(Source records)
────────────────────

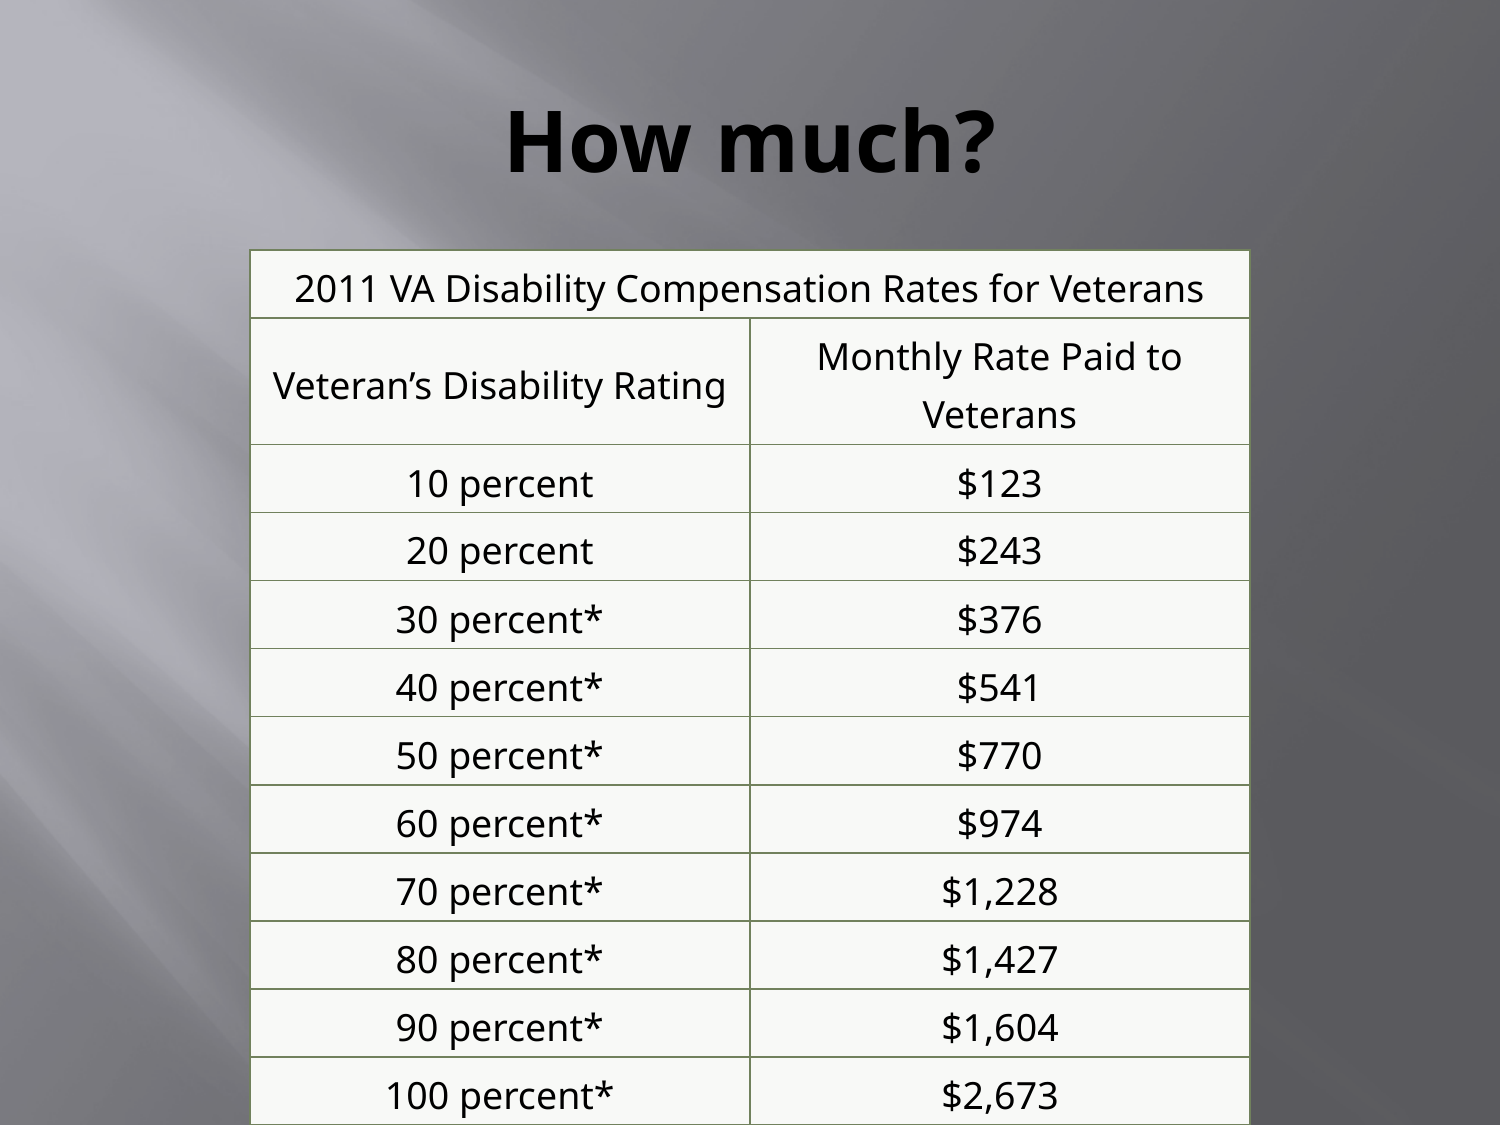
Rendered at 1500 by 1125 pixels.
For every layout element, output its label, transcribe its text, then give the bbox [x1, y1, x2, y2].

table_cell Veteran’s Disability Rating [251, 319, 749, 444]
table_cell 90 percent* [251, 990, 749, 1056]
table_cell $770 [751, 717, 1249, 784]
table_cell $376 [751, 581, 1249, 648]
table_cell 40 percent* [251, 649, 749, 716]
table_cell $541 [751, 649, 1249, 716]
table_cell $2,673 [751, 1058, 1249, 1124]
table_cell $1,228 [751, 854, 1249, 920]
table_cell 70 percent* [251, 854, 749, 920]
table_header 2011 VA Disability Compensation Rates for Veterans [251, 251, 1249, 317]
table_cell 30 percent* [251, 581, 749, 648]
text_box [0, 0, 1500, 75]
table_cell 60 percent* [251, 786, 749, 852]
title How much? [75, 75, 1425, 233]
table_cell $123 [751, 445, 1249, 512]
table_cell $1,604 [751, 990, 1249, 1056]
table_cell $1,427 [751, 922, 1249, 988]
table_cell 20 percent [251, 513, 749, 580]
table_cell $974 [751, 786, 1249, 852]
table_cell Monthly Rate Paid to Veterans [751, 319, 1249, 444]
table_cell 80 percent* [251, 922, 749, 988]
table_cell 100 percent* [251, 1058, 749, 1124]
table_cell 50 percent* [251, 717, 749, 784]
table_cell 10 percent [251, 445, 749, 512]
table_cell $243 [751, 513, 1249, 580]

────────────────────

Work out how many lines in the entries contain "Disability" and give that number alone.

WRITTEN REPLY:
2